Yes! I’ve learned so much from my work as a family doctor and community member. However, I’ve realized that medicine is just one part of what makes a healthy person and a healthy community. As an MP, I would be able to influence policies that complete that picture – things like housing, the environment, the economy, jobs, increased support for home care for seniors, and many others. I would be taking much of what I’ve learned with me to Ottawa to support our community here in Markham-Stouffville.

This should be considered especially noting the lead you’ve taken in some polls ahead of Conservative incumbent Paul Calandra. Do you pay attention to these?

 

While the polls are exciting to watch, I try to keep focused on what our campaign is doing. Our team is meeting hundreds of citizens every day to ask what issues matter to them, and let them know many of the elements of the Liberal Party platform, including my goals should I be elected as MP.

This campaign has been one of the longest in history. Since the election is so long, has that affected how you campaigned?

To some degree it has had an impact.  Because of the new election laws put in place by Stephen Harper we’ve known that October 19th was set as election day for a while now. Our team has been hard at work since my nomination in 2014, all building up to Election Day. The official election period is longer (August 2 until now) than we have had for many years. We have set a good pace and used every day to reach out to the community.

 

Whilst we are talking about campaigning, I must ask about the policy in placing signs?

 

There are a variety of rules around elections signs regarding placement location and when they can be put up. The municipalities determine much of this, which is why you see different signs on regional roads and household lawns. We cannot place signs up until the municipality allows, and they must come down shortly after the election.

What do you feel you get out of all the signs, are they merely for name recognition?

 

The signs are important for recognition and to let residents know who their candidates are for each of the parties in our riding. They also allow residents to show their support to their neighbours with lawn signs as well.

You talk about in your website how your life long career of helping people lead you to politics, saying: “Now I have become engaged in politics with the goal of helping to build a healthier society.” Could you explain what you mean by a healthier society?

It takes more than medicine to make people healthy. I have studied a great deal about the social determinants of health.  For people to be healthy, we need a strong economy, good jobs, social support networks, healthy child development, a wholesome environment and more. As an MP I would have the privilege of helping to shape policies that affect so many areas of our lives.

“For people to be healthy, we need a strong economy, good jobs, social support networks, healthy child development, a wholesome environment and more.” – Jane Philpott

You talk about how adept you are at listening to the concerns of people with your experience as a physician, what are people saying to you now?

 

Many residents tell me they want a change in our federal government, and that they are not happy with the direction our country is headed. They do not like the fear tactics used, and the pitting of Canadians against Canadians in the current campaign. On the local level, residents are tired of gridlock and lack of public transit options. We have had a good response to our positive platform to create jobs and boost the economy.

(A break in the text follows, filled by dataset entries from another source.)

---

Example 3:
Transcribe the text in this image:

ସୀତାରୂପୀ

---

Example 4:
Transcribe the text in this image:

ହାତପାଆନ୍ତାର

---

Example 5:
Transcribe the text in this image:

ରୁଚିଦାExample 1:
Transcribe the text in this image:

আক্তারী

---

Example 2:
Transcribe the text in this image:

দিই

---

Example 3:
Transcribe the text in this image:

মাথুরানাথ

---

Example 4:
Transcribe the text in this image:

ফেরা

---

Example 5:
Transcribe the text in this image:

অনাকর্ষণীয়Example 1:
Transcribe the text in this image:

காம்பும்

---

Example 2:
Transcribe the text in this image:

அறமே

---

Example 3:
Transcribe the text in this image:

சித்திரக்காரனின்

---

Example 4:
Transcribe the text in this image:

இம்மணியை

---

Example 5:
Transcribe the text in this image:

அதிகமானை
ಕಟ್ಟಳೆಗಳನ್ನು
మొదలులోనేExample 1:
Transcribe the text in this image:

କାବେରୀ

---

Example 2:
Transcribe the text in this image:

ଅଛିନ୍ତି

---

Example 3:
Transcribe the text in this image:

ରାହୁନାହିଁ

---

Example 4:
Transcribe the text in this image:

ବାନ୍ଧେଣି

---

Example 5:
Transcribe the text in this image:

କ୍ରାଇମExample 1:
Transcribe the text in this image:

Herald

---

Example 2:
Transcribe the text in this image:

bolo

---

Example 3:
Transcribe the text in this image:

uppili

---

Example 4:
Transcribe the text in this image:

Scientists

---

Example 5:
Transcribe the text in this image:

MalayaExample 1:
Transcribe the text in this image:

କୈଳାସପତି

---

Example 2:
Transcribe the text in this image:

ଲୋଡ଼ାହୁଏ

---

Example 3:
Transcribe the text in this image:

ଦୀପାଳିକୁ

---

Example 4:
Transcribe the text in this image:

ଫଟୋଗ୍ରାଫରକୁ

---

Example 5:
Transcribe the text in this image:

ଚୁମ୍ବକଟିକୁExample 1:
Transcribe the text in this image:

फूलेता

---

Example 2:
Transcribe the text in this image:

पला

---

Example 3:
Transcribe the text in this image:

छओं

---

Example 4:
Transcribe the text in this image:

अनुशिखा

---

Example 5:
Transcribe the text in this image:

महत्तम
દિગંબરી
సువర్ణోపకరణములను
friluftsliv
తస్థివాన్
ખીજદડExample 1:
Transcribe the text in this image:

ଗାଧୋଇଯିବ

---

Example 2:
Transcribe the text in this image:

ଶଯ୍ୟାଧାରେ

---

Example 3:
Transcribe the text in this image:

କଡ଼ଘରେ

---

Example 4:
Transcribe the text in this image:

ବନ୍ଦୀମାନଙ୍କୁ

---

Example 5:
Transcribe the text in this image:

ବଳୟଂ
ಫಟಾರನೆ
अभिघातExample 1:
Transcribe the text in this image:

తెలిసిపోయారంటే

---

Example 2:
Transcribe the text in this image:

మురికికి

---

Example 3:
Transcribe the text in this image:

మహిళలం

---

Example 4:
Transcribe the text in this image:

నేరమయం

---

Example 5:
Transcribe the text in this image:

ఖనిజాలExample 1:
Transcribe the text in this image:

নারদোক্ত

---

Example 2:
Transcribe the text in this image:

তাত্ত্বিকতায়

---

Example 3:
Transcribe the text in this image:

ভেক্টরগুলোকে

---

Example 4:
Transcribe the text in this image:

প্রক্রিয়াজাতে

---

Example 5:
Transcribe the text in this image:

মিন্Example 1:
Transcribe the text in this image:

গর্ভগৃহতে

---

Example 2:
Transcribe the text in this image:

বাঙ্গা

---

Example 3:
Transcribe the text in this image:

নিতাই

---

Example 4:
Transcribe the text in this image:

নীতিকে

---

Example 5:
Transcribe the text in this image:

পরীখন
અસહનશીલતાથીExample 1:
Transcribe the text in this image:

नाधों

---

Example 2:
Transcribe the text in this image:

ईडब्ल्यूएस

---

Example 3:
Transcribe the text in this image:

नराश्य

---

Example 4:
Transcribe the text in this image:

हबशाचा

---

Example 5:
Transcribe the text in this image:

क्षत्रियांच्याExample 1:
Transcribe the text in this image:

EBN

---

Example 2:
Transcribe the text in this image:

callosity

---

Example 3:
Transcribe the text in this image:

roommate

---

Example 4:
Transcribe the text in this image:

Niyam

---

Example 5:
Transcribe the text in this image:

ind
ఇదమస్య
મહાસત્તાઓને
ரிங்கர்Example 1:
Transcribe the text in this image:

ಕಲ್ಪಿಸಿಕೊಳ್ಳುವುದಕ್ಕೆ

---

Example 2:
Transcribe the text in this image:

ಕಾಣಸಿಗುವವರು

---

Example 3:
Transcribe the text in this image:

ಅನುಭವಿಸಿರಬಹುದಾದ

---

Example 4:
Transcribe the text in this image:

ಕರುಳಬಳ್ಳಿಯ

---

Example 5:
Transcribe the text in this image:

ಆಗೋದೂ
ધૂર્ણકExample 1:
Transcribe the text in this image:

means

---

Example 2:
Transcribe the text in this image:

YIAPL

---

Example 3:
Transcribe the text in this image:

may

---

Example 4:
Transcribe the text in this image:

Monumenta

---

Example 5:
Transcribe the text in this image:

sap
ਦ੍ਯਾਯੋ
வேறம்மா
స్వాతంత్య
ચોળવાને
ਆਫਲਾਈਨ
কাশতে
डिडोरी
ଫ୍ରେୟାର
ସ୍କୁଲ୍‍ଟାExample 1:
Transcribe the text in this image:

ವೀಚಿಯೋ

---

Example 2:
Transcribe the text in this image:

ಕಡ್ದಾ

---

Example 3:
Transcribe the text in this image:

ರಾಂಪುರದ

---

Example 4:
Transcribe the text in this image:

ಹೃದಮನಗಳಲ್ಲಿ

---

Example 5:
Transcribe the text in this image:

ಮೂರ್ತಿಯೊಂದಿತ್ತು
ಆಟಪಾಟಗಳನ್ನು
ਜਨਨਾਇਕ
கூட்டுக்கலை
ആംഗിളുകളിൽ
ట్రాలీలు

Now, nationally Justin Trudeau has seen a rise in the polls, making the race for PM practically a three-way tie, with Trudeau ahead in some cases. What can you attribute to Trudeau’s rise?

 

I am very proud to be a part of the Liberal team lead by Justin Trudeau. People have responded to the Liberal leader because of his optimism and positive outlook for a better Canada. Many of the Liberal announcements focus on how Canadians can work together to improve our country. We have a bold and ambitious plan to invest in Canada’s future, create jobs and build a strong economy that works for all Canadians.